Bu konu gelişmişliğimiz ve insana verdiğimiz değerle doğrudan ilgilidir. Apartmanınızda yangın merdiveni, acil çıkış kapısı olmasını istemezmisiniz ? Yoksa yangın ve deprem olduğunda apartman dışı yerine apartman içine mi kaçarsınız ?!

Yangın olur da binadan çıkamazsanız külleriniz havaya savrulur. Deprem olur da binadan çıkamazsanız vücudunuz pestil gibi beton yığınlarının arasında kalır.
"Bize birşey olmaz" mı diyorsunuz, geleneksel Türk düşünüş ve davranış mantığıyla ?!
Ya size birşey olursa ?! Allah korusun... Gözünüzde canlandırmanızı bile tavsiye etmem.

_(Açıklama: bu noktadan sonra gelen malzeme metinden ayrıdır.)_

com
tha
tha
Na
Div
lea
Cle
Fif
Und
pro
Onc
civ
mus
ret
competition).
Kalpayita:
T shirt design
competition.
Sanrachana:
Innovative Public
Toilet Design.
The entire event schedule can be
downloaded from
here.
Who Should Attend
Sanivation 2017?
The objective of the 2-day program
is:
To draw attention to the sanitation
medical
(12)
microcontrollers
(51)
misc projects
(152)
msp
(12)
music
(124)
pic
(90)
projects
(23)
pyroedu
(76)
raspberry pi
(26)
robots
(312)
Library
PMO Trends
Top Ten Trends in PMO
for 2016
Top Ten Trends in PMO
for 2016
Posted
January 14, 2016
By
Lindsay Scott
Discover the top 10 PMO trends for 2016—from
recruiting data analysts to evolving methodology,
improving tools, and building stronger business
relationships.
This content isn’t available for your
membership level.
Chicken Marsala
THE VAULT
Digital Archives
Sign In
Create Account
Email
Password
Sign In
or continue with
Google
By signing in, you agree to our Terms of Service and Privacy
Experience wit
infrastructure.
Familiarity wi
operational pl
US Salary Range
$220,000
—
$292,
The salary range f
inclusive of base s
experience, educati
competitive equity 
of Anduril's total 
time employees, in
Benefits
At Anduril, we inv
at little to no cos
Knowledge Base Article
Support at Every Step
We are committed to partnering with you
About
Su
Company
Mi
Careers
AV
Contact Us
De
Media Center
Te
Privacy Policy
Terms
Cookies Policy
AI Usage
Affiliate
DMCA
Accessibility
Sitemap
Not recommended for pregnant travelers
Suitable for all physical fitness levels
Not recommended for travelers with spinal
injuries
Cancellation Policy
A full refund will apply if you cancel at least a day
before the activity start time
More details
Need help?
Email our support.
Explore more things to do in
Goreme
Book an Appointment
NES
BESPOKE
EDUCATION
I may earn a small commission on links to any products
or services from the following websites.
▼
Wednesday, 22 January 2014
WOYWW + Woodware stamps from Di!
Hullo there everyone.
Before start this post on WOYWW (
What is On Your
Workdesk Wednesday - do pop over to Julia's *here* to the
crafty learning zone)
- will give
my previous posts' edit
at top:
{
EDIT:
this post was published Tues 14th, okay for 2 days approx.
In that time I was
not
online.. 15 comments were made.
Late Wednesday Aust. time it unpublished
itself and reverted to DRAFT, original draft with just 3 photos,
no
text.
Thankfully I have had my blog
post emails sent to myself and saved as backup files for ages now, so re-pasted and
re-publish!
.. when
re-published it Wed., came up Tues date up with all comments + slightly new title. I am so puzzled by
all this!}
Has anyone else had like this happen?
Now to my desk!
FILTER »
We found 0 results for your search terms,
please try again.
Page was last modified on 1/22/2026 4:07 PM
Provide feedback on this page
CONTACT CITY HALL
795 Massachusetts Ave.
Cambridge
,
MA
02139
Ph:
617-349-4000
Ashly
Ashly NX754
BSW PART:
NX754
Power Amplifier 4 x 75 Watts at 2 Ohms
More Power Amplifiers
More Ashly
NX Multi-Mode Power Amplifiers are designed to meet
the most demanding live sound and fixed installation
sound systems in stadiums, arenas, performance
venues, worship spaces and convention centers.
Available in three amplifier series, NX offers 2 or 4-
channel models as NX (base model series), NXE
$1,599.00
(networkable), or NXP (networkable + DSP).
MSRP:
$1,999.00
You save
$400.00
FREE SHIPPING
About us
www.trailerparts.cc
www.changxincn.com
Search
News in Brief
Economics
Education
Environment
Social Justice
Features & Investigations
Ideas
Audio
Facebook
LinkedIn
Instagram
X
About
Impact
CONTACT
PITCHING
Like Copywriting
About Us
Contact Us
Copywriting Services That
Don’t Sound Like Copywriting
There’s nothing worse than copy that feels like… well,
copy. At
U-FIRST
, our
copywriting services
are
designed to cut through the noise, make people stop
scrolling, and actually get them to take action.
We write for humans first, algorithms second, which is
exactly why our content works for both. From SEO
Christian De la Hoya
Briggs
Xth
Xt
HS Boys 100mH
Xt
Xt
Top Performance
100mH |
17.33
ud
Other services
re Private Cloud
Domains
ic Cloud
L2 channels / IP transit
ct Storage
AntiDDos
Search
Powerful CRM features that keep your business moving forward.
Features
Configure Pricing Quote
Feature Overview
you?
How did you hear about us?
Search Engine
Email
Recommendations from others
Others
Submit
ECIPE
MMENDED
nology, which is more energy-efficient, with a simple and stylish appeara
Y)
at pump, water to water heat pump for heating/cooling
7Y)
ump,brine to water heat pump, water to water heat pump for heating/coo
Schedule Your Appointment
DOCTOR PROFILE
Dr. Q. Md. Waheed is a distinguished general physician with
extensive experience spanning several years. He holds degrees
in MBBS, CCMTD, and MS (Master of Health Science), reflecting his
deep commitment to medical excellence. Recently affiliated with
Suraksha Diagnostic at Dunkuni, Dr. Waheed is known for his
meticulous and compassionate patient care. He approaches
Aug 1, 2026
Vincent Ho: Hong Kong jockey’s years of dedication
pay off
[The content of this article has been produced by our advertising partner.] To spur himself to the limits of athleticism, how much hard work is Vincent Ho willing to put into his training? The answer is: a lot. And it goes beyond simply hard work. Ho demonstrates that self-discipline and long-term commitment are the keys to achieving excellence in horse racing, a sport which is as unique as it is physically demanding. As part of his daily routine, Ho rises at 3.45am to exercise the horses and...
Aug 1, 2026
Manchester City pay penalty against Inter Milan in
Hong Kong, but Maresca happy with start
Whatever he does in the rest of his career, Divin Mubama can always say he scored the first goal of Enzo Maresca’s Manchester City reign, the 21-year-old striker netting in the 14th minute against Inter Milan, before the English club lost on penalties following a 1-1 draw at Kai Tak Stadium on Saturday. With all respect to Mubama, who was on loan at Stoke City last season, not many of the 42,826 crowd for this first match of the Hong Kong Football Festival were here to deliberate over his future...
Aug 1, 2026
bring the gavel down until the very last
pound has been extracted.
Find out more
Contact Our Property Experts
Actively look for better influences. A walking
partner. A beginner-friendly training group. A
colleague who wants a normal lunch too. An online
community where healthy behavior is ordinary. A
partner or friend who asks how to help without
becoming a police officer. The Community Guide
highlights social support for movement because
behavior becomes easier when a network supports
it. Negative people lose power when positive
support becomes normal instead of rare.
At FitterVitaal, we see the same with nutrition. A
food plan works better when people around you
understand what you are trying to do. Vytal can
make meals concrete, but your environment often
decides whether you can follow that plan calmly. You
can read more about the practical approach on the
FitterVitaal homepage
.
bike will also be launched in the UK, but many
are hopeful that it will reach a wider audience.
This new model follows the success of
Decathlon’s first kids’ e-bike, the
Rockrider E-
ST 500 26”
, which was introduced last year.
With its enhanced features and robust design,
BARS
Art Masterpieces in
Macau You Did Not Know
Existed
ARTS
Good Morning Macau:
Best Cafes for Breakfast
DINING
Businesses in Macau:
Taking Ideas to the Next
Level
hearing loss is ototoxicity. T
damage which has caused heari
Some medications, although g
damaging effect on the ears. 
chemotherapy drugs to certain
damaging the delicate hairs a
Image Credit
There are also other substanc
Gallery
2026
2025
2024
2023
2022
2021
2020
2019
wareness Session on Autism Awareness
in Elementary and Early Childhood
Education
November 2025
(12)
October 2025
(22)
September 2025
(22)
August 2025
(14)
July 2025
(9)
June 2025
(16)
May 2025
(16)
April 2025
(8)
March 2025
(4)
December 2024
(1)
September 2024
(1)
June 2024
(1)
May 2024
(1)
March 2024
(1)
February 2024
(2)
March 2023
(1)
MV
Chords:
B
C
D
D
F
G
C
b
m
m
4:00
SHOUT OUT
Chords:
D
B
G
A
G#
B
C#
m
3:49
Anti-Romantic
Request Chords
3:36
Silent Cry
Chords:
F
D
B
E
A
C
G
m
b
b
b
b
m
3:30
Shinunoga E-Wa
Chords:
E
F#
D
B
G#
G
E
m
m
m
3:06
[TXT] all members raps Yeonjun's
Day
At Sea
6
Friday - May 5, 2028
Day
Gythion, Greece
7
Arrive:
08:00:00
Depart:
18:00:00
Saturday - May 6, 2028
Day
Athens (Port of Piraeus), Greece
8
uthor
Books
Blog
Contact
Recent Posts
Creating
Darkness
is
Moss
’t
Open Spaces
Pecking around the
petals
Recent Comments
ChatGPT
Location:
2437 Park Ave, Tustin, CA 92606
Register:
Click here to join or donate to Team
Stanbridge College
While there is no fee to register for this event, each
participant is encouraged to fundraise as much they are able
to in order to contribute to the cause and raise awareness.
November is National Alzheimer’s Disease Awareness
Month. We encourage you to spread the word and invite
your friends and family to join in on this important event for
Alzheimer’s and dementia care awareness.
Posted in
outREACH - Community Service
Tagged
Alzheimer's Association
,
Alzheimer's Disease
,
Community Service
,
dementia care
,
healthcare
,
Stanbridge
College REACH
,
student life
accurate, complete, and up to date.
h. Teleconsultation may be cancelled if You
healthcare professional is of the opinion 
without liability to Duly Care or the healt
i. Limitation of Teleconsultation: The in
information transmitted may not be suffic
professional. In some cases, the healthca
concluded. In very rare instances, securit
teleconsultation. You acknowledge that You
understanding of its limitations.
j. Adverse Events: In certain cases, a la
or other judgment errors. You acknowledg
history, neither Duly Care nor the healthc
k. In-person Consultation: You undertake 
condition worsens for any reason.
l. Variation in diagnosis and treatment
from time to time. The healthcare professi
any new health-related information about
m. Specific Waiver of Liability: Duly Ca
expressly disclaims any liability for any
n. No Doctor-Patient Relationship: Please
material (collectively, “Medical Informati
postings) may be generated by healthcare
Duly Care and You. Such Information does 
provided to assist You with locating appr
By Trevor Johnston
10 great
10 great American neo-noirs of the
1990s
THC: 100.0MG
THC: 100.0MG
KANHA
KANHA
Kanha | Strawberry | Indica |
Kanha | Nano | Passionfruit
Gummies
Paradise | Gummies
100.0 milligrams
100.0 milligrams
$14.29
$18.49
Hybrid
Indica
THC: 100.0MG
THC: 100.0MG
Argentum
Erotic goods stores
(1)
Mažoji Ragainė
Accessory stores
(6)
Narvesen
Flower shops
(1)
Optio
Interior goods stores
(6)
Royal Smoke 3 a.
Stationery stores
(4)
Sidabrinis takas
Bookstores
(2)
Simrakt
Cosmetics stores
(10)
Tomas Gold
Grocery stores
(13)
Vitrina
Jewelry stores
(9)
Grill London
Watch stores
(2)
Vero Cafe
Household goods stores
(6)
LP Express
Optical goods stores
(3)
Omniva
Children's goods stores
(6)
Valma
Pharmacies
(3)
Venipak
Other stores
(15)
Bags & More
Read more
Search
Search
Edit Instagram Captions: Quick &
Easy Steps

Yukarıda yazdıklarım ütopya değildir. Depremi ve yangını yaşamış birisi olarak, kaza, afet geliyorum demez diyorum. Geldim der. Tedbir alınmamışsa o zaman iş işten geçer. O zaman keşke demek çare değildir. Bu yazım gelecekte tedbir alınması için ikaz mahiyetindedir.